Maher and his panel—The Atlantic’s David Frum, National Review contributor Jillian Melchior and former Rep. Anthony Weiner—spent most of the first half of the show reviewing the various GOP victories in this past week’s off-year elections, including a potentially devastating blow for the recently-insured in Kentucky and a marijuana defeat in Ohio that Maher was not quite as upset about as you may have expected he would be.
But things really started to heat up once Maher’s end of the show guest, director Quentin Tarantino, came out to address the recent controversy over his comments about police killings. Police unions have called for a boycott of his upcoming film The Hateful Eight after the director said at a rally last month, “When I see murder I cannot stand by. And I have to call the murdered the murdered and I have to call the murderers the murderers.”
“What happened to you reminded me so much of what happened to me after 9/11,” Maher told Tarantino, referring to the comments that got his previous show on ABC, Politically Incorrect, canceled back in 2001. Specifically, he expressed the opinions that the hijackers may have been despicable human beings, but they were not, as so many people were calling them at the time, “cowards.”
In an interview with the Los Angeles Times earlier this week, Tarantino clarified his remarks. “All cops are not murderers.
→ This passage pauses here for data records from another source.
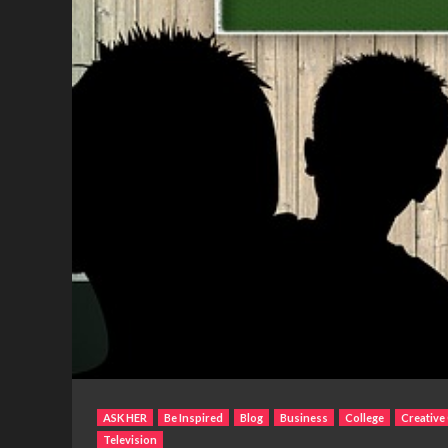
ASK HER
Be Inspired
Blog
Business
College
Creative
Television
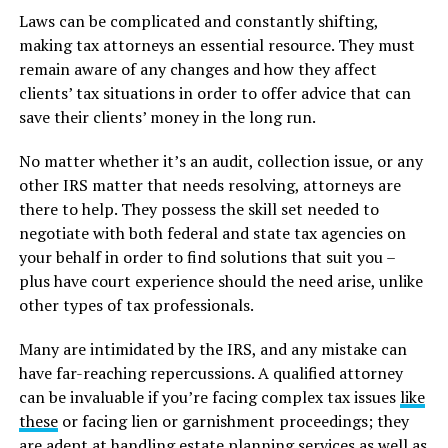
Laws can be complicated and constantly shifting,
making tax attorneys an essential resource. They must
remain aware of any changes and how they affect
clients’ tax situations in order to offer advice that can
save their clients’ money in the long run.
No matter whether it’s an audit, collection issue, or any
other IRS matter that needs resolving, attorneys are
there to help. They possess the skill set needed to
negotiate with both federal and state tax agencies on
your behalf in order to find solutions that suit you –
plus have court experience should the need arise, unlike
other types of tax professionals.
Many are intimidated by the IRS, and any mistake can
have far-reaching repercussions. A qualified attorney
can be invaluable if you’re facing complex tax issues
like
these
or facing lien or garnishment proceedings; they
are adept at handling estate planning services as well as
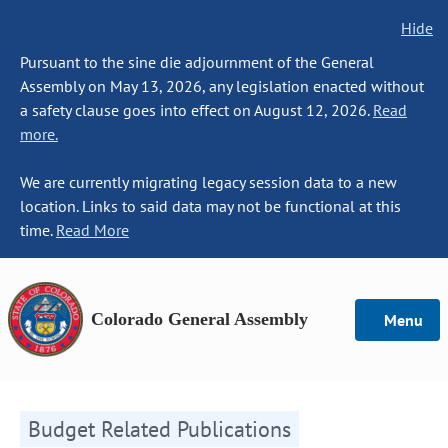
Hide
Pursuant to the sine die adjournment of the General
Assembly on May 13, 2026, any legislation enacted without
a safety clause goes into effect on August 12, 2026.
Read
more.
We are currently migrating legacy session data to a new
location. Links to said data may not be functional at this
time.
Read More
Colorado General Assembly
Menu
Budget Related Publications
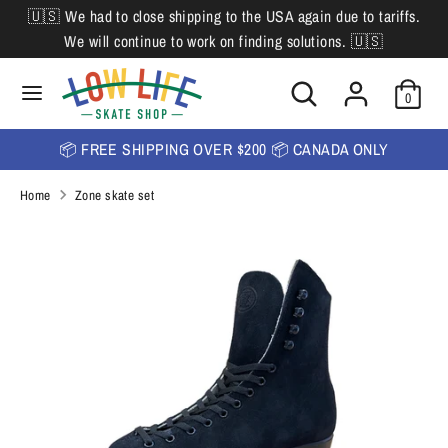
Skip
🇺🇸 We had to close shipping to the USA again due to tariffs.
L
to
English
We will continue to work on finding solutions. 🇺🇸
content
a
Search
Search
Search
n
Search
0
our
our
store
g
store
📦 FREE SHIPPING OVER $200 📦 CANADA ONLY
u
Home
Zone skate set
a
g
e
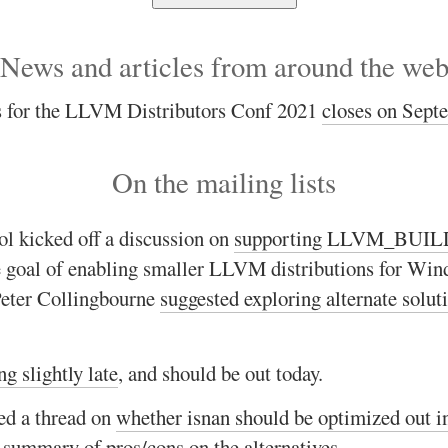
News and articles from around the we
ls for the LLVM Distributors Conf 2021
closes on Sept
On the mailing lists
l kicked off a discussion on
supporting LLVM_BUI
e goal of enabling smaller LLVM distributions for Win
Peter Collingbourne
suggested exploring alternate solut
ng slightly late
, and should be out today.
ed a thread on
whether isnan should be optimized out i
a
summary of pros/cons on the alternatives
.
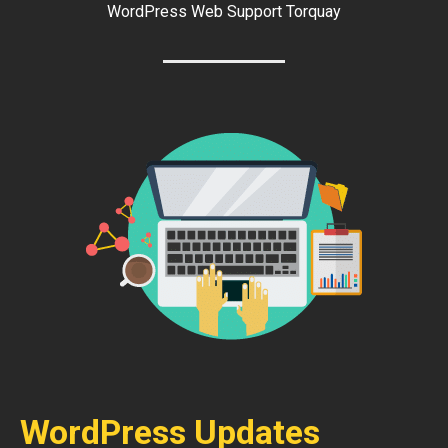
WordPress Web Support Torquay
WordPress Updates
I never said that. I never even implied that,” he explained. “Instead of dealing with the incidents of police brutality that those people were bringing up, instead of examining the problem of police brutality in this country, better they single me out.”
“We need to talk to the cops about this, we need to get to the problem,” Tarantino said on Friday night, vowing to continue to press the police violence issue instead of allowing his critics to silence him.
“They want us to think they’re so brave, but that’s not brave,” Maher said of cops after showing the latest fatal police shooting caught on camera. “You have to call murder, murder, even if it’s from the cops,” Maher said, echoing Tarantino’s words and perhaps inviting police unions to come after him next.